Est-ce qu’à l’image de Michel qui veut sauver son hôtel coûte que coûte, vous êtes un acteur qui s’obstine pour vivre sa passion ?
Tout seul, pas vraiment. Je ne me suis jamais obligé à faire tel ou tel film. J’ai toujours gardé de la distance vis-à-vis de la « nécessité » de faire carrière.

Encore aujourd’hui, je fais de mon mieux. Quand j’étais en groupe, avec le Splendid, j’étais davantage moteur. En tant que producteur aussi : je ne lâchais rien, je m’investissais à tous les niveaux, projets, financement, casting, tournage.
 
Je voulais partager mon expérience avec le réalisateur afin qu’il travaille dans les meilleures conditions. Un acteur est quelqu’un qui communique des états, des émotions. Ce plaisir de transmission, je le retrouve dans d’autres domaines, principalement celui des chevaux.
 
Par exemple, je donne des stages d’éthologie* équine. Ce que j’ai appris sur le respect des chevaux et leur intégrité physique, je suis heureux de le transmettre. Ça fait du bien aux gens et c’est gratifiant.
 
Est-ce que cette réplique de Sylvie à Michel « J’en avais marre de perdre ma vie à la gagner » fait écho
en vous ?

J’y suis sensible et j’ai la chance de pouvoir la mettre en pratique. Entre les tournages et mes autres activités, j’ai pu passer une année en montagne et une autre sur un bateau. Néanmoins, je passe encore du temps à faire des choses dont je pourrais me passer, et pas spécialement pour l’argent.
 
Sexygénaires interroge sur la considération envers les seniors et leur place dans notre société. Est-ce important que le film soit en prise avec l’actualité ?

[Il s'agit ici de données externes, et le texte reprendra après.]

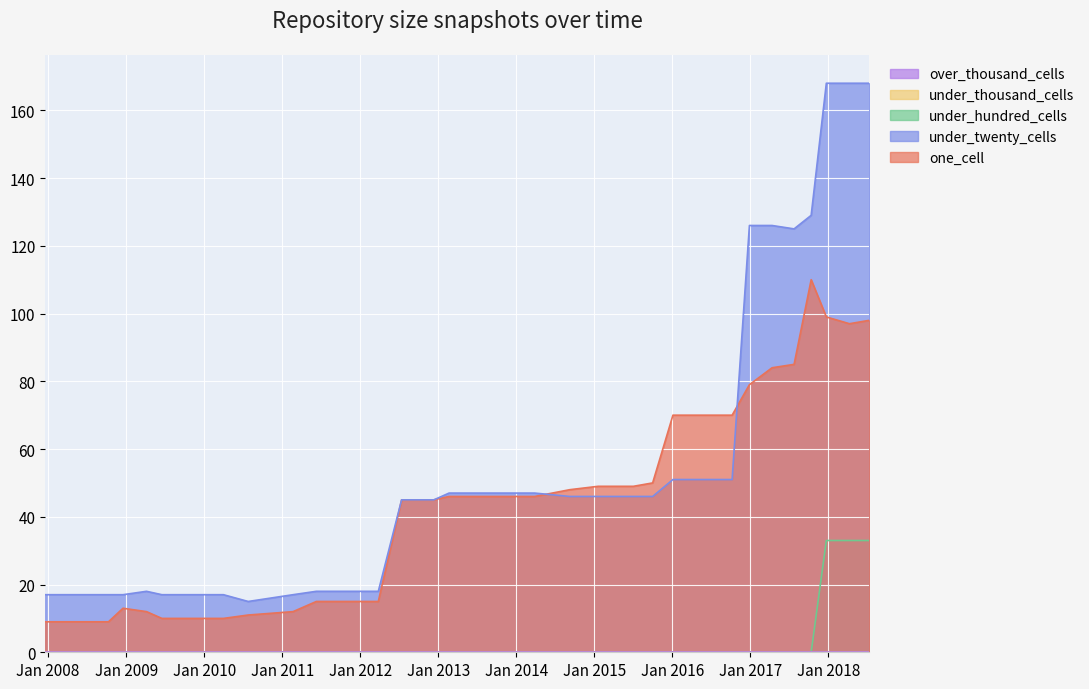

Does the chart display data point markers on the line(s)?

No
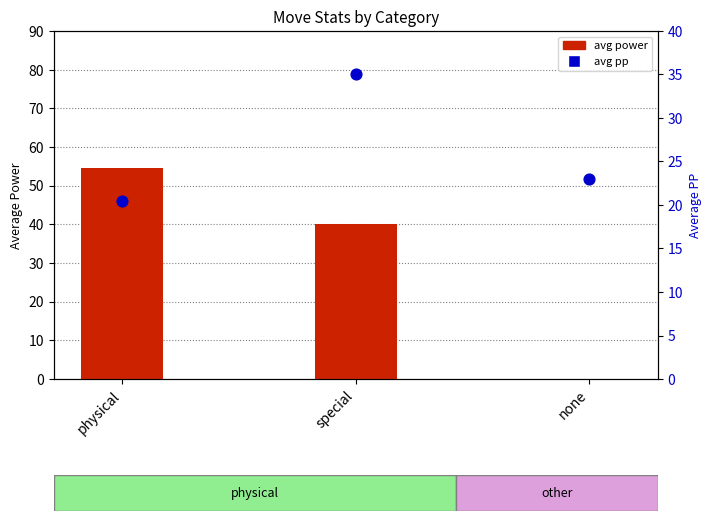

Is the value of avg power at special greater than the value of avg pp at physical?

Yes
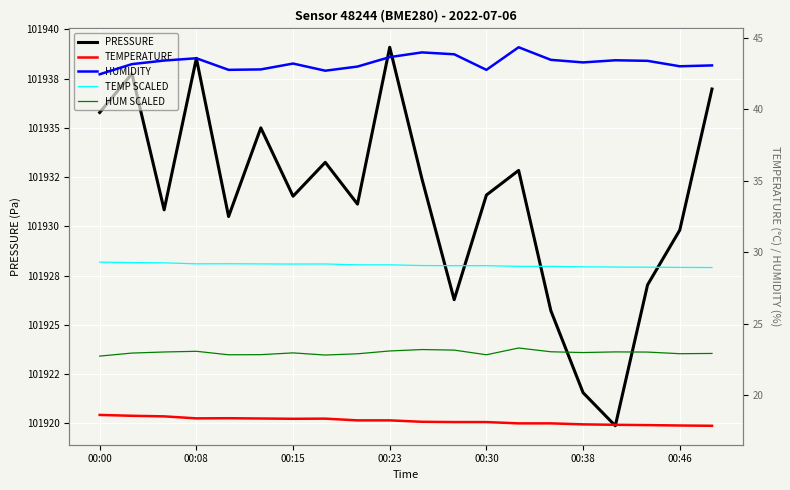

At which label does TEMPERATURE reach its peak?

00:00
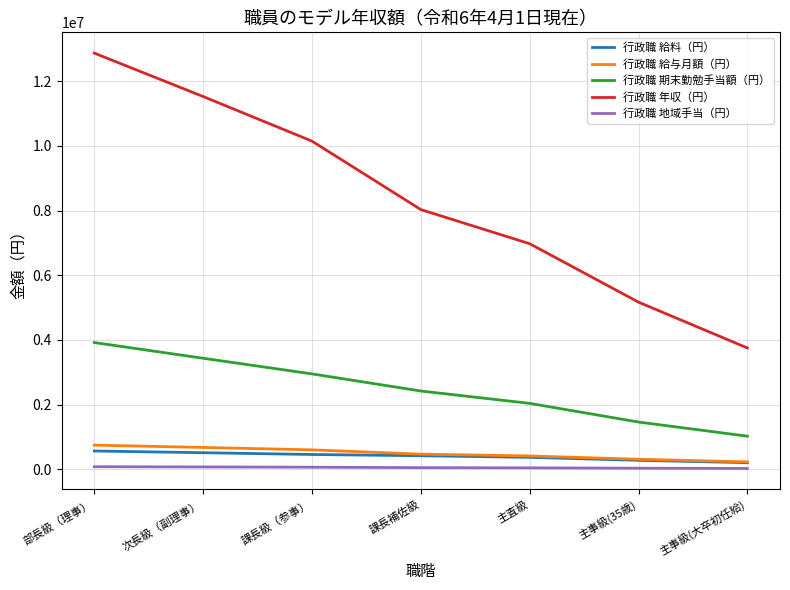

Which series has the largest range (max minus min)?

行政職 年収（円）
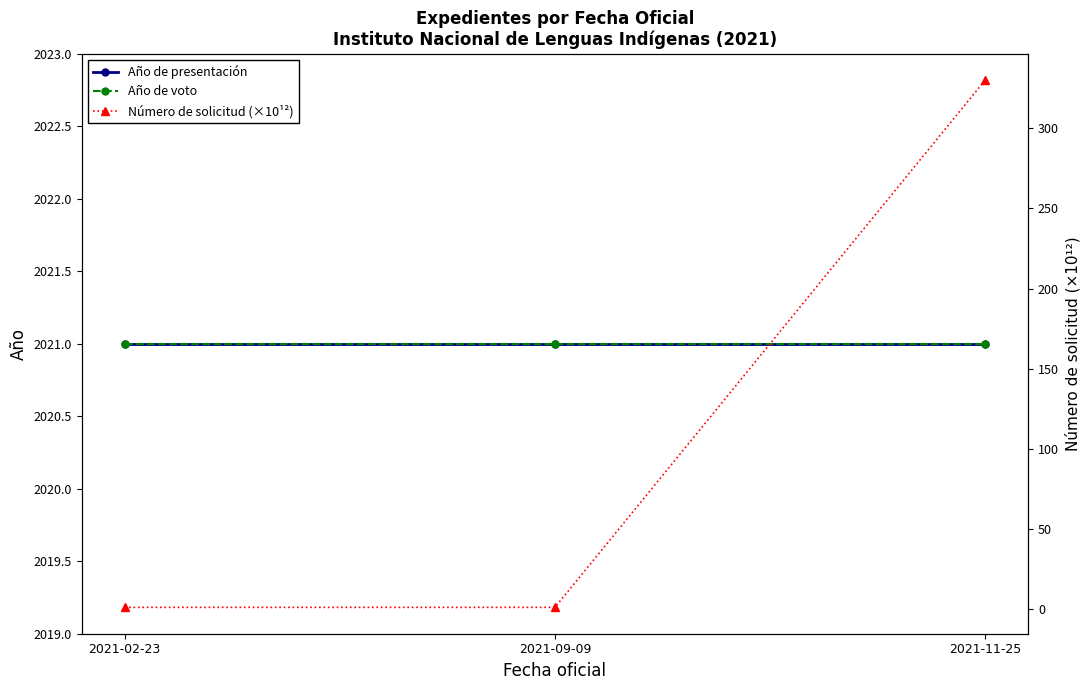

Reading left to right, extract all data points from this chart.

Año de presentación: 2021.0	2021.0	2021.0
Año de voto: 2021.0	2021.0	2021.0
Número de solicitud (×10¹²): 1.1	1.1	330.0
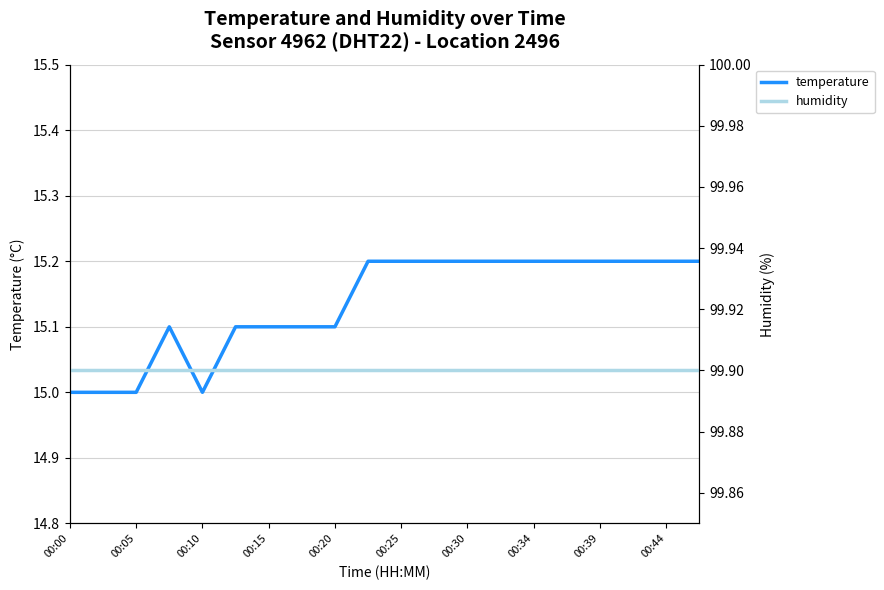

How many lines are shown in the chart?

2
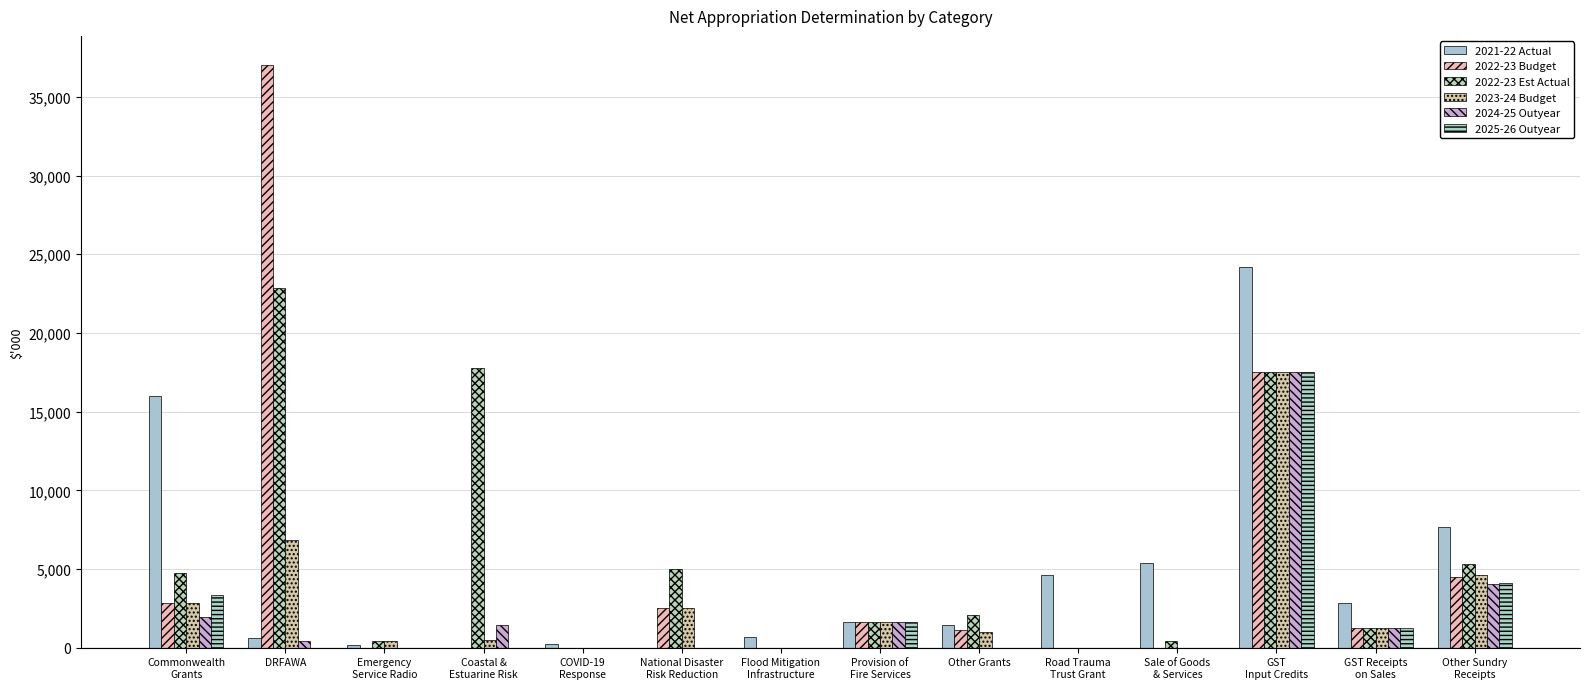

What are all the series names shown in the legend?

2021-22 Actual, 2022-23 Budget, 2022-23 Est Actual, 2023-24 Budget, 2024-25 Outyear, 2025-26 Outyear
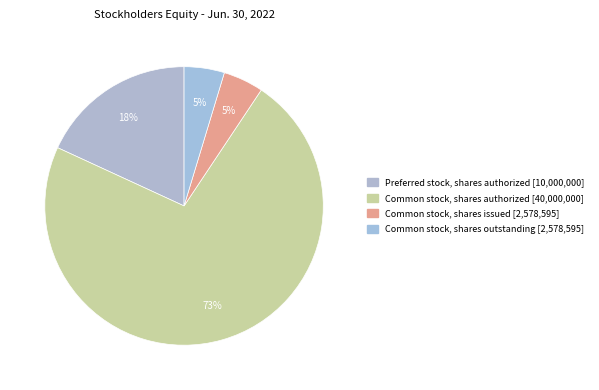

How many segments does this pie chart have?

4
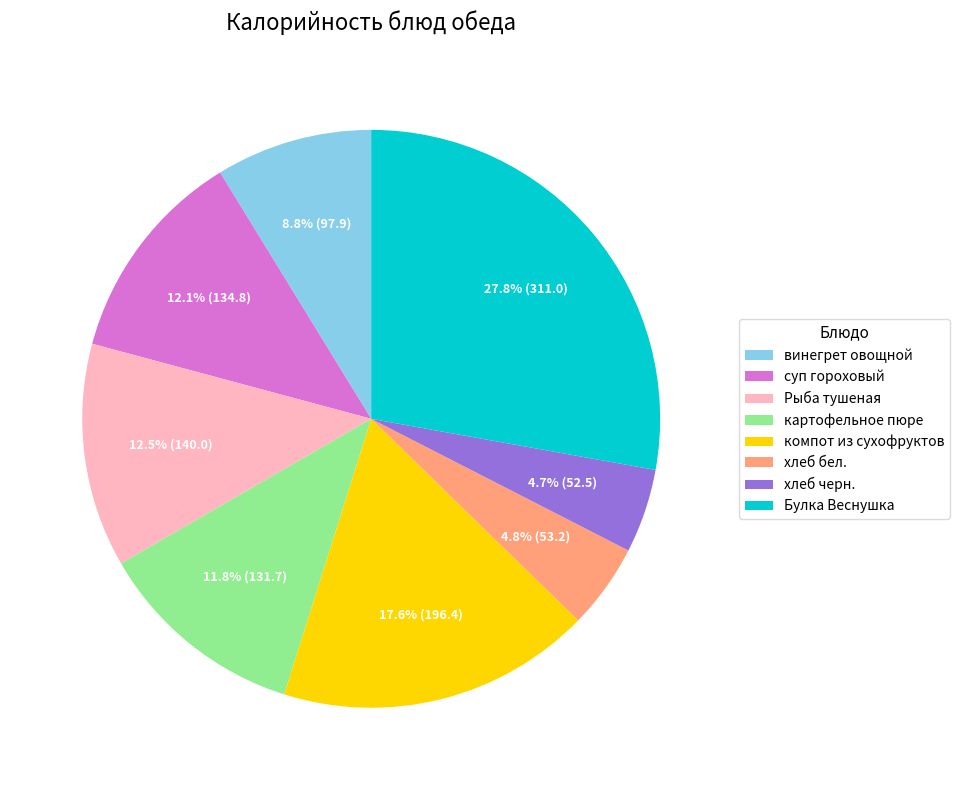

What is the largest slice in the pie chart?

Булка Веснушка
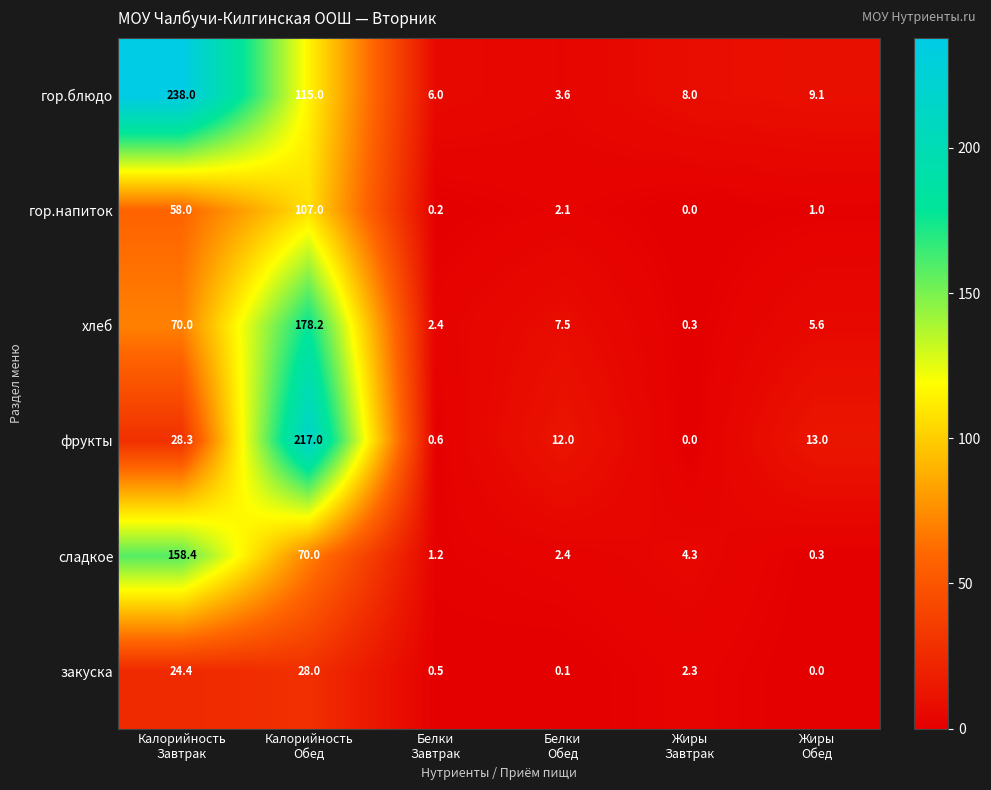

What is the spread (max minus min) of values at Жиры
Завтрак?

8.0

Forcément. Les seniors sont très nombreux, ça met en péril les caisses de retraite, ce qui oblige à modifier le système. Comment ? C’est l’affaire des spécialistes. Il y a une question cruciale à se poser : qu’est-ce que je veux pour moi quand je serai vieux ?
 
Chacun doit avoir les moyens de décider. La plupart des gens aimerait pouvoir rester chez eux, adapter leur domicile s’ils sont encore valides. Et si ça n’est plus possible, se retrouver dans un endroit vivable, pas trop loin de ceux qu’ils aiment. C’est à la société de s’organiser pour nous donner concrètement la possibilité de choisir.